#### TEXTO DADO
O modo como fui apresentado a Robert Walser foi absolutamente incidental, em um lugar próprio para descobertas literárias: um vagão de metrô em Paris. Pelo menos até há dez anos, era comum ver as pessoas passar o tempo da viagem lendo, em circunstâncias as mais diversas, sentados, de pé, empoleirados um nos outros durante os horários de pico. Sempre curioso, observava a capa dos livros lidos e chamou-me a atenção um jovem adolescente lendo um autor chamado Robert Walser, que desconhecia por completo. Ele não desgrudava os olhos da leitura, então fixei-me no título, Nouvelles du jour.

#### LISTA DE DADOS

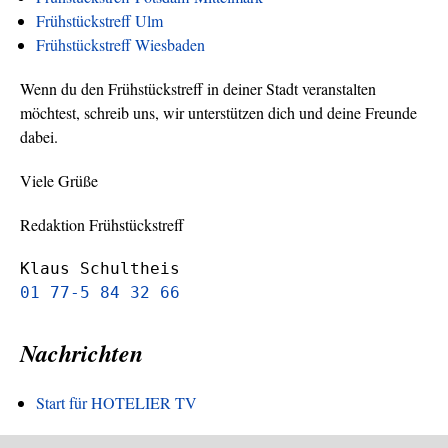
Frühstückstreff Ulm
Frühstückstreff Wiesbaden
Wenn du den Frühstückstreff in deiner Stadt veranstalten
möchtest, schreib uns, wir unterstützen dich und deine Freunde
dabei.
Viele Grüße
Redaktion Frühstückstreff
Klaus Schultheis
01 77-5 84 32 66
Nachrichten
Start für HOTELIER TV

#### O QUE SE PEDE
Responda com base no texto dado:
(a) Em que lugar quem escreve teve o primeiro contato com Robert Walser?
(b) Quem estava lendo o livro de Robert Walser?
(c) Qual era o título desse livro?

#### RESPOSTA
(a) Em um vagão de metrô em Paris.
(b) Um jovem adolescente.
(c) Nouvelles du jour.